Imagine for a moment that you are a pirate and you try to make a sexual innuendo… but it just didn’t come out quite right…
“You make my deck long for a scrubbin!”
“Arrgh! There be a sunken chest!”
“Yarrgh, I’ll drink ya salt water ya bonny wee sea!”
“I be stabbin ya with me cutlass tonight!”
“Let me fire my cannon right across ya bow!”
“She be hangin’ port-side today, Captain!”
“Yarr, let me slip into me more comfortable eye-patch!” *wink*
“Bend over, I want to meet the cracken!”
“Aye, my cannon balls be tightenin’ at the thought of dropping her sails!!”
“Yarr *hic* I’ve been standing in the sun all day drinking rum so come ‘ere an let me rape ya!”

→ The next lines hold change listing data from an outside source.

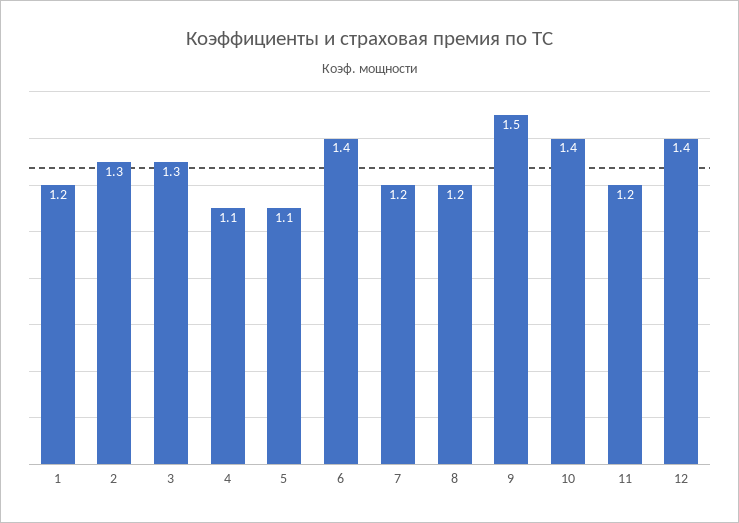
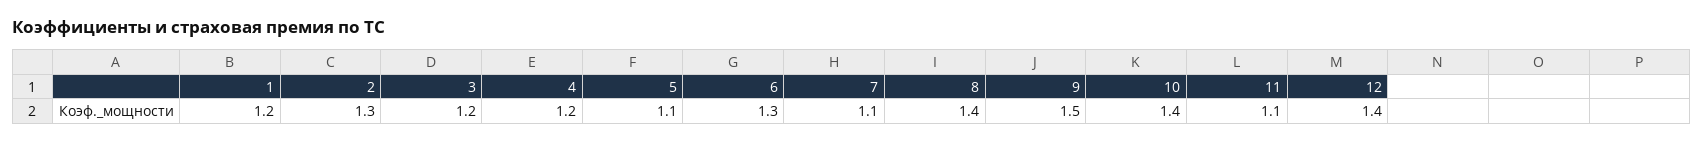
  {
    "1": 1.2,
    "2": 1.3,
-   "3": 1.3,
+   "3": 1.2,
-   "4": 1.1,
+   "4": 1.2,
    "5": 1.1,
-   "6": 1.4,
+   "6": 1.3,
-   "7": 1.2,
+   "7": 1.1,
-   "8": 1.2,
+   "8": 1.4,
    "9": 1.5,
    "10": 1.4,
-   "11": 1.2,
+   "11": 1.1,
    "12": 1.4
  }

“That booty has a lot of chest!”
“My mast would grow barnacles if I sailed such dirty water!!”
“There is no room onboard that wench, her vessel is already filled to the brim with sea men!”
and with that charming image I bid you good-night! ![]()
xo Kia




















October 29th, 2009 at 10:59 am
Avast ye scurvy dogs…yaaarr!
Yon matie ‘as th’ foul stench of a plague-infested carcass o’ a dead whale. Shut y’r malodorous trap ye deck swabbin’ bilge rat, afore I grab ye by y’r muckle flugga ‘n’ ‘ang ye by ‘em o’er th’ fo’csle. Then ye be well scuppered, ye mangy excuse f’r th’ stoatery drollicks o’ a snattery skelpster…yaaarrr.
Me’n'these ‘ere scurvy scalliwags ‘oist our jolly rogers out t’th’ship’n'had us a grand great adventure. We almost ‘ad t’keelhaul th’ tatty boagle f’r gettin’ inter th’ futtock shrouds behind y’r drivel swigger’s klattery miggle…yaaarrr!
So where’s y’r buccaneers? They be on th’ sides of y’r buccan head, I’ll wager, ye cloppety skerrick, ye.
Kindest Regaaaaaarrrrrrds ‘n’ thank’s f’r all th’ fish.